Western blot analysis of β-expansins in the epidermal cell wall of salt-sensitive Lector.
(A) Coomassie-stained controls of the Western blot shown in (B) indicate equivalent protein levels in all lanes. c, control; salt, 8-d 100 mM NaCl treatment. Numbers 1–3 indicate biological replicates. (B) Western blot detection of β-expansins in expanding leaves of salt-treated (100 mM NaCl) and control plants. β-expansin bands appear between 40 and 25 kDa. c, control; salt, 8-d 100 mM NaCl treatment. Numbers 1–3 indicate biological replicates. (C) Densitometric analysis (TINA 2.08 software) of Western blot bands shown in (B). Bands were plotted as the average of the optical density (OD). Asterisks indicate significant difference (*p ≤ 0.01). (D) Specificity test of immunochemical β-expansin labelling. To exclude that unspecific signals were erroneously detected by the anti-peptide antibody (anti-ZmExpB), the antibody was pre-incubated with the epitope peptide before 1D Western blotting. A molar ratio of antibody to added peptide of 2:1 almost completely blocked WB labelling (signal intensity: 1513 density/mm2-background). A molar ratio of antibody to added peptide of 5:1 reduced the labelling (signal intensity: 4028 density/mm2-background). Under normal conditions without pre-incubation of the antibody with the epitope peptide (ratio of 1:0 = non-adsorbed antibody), the signal intensity was 8413 density/mm2-background.
Fig 5.
Western blot analysis of β-expansins in the epidermal cell wall of salt-resistant SR03.
(A) Coomassie-stained controls of the Western blot shown in (B) indicate equivalent protein levels in all lanes. c, control; salt, 8-d 100 mM NaCl treatment. Numbers 1–3 indicate biological replicates. (B) Western blot detection of β-expansins in expanding leaves of salt-treated (100 mM NaCl) and control plants. β-expansin bands appear between 45 and 25 kDa. c, control; salt, 8-d 100 mM NaCl treatment. Numbers 1–3 indicate biological replicates. (C) Densitometric analysis of Western blot bands shown in (B). Bands were plotted as the average of the optical density (OD). ns = not significant.
Fig 6.
Model summarising the biophysical effects of NaCl stress on the leaf epidermis and its cell wall.

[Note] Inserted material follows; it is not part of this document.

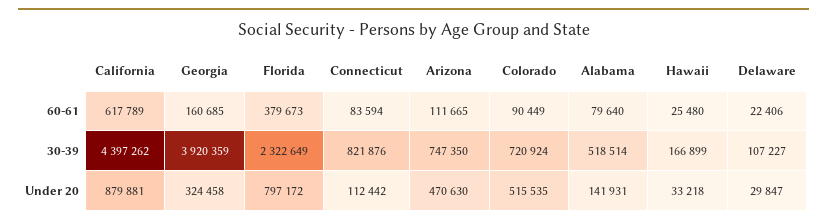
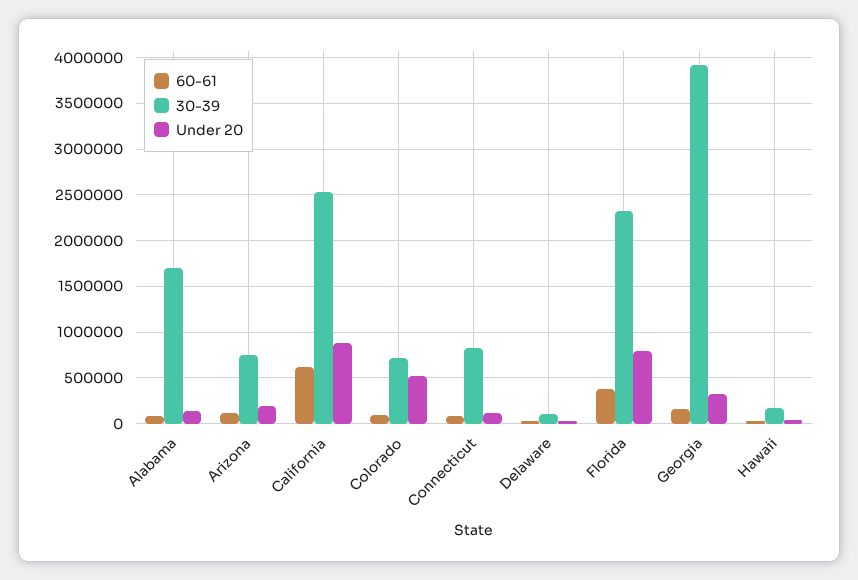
30-39, California: 4397262 -> 2500000
30-39, Alabama: 518514 -> 1700000
Under 20, Arizona: 470630 -> 200000

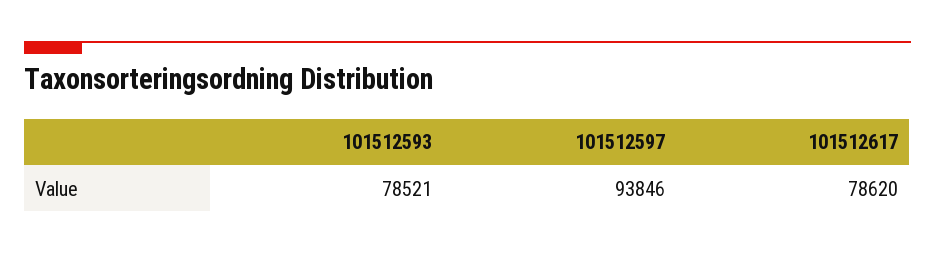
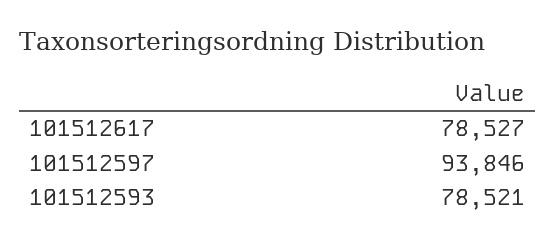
101512617: 78620 -> 78527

Treatment of maize plants for 8 days with 100 mM NaCl stress causes a size reduction of the epidermal cells derived from growth-inhibited maize leaves. This might be attributable to the epidermal cell walls being stiffer because of the reduced abundance of cell-wall-loosening β-expansin proteins. Under stress, the more resistant maize variety acidifies its epidermal apoplast to a pH range that is more favourable for acid growth and the activation of wall-loosening expansin proteins. In good agreement with this observation, the more resistant variety has a better capacity for epidermal cell expansion. The salinity-induced cell wall rheological modifications of the epidermis emphasize a contribution of the load-bearing epidermis in restricting the expansion of the entire leaf, ultimately contributing to the salinity-induced growth reduction.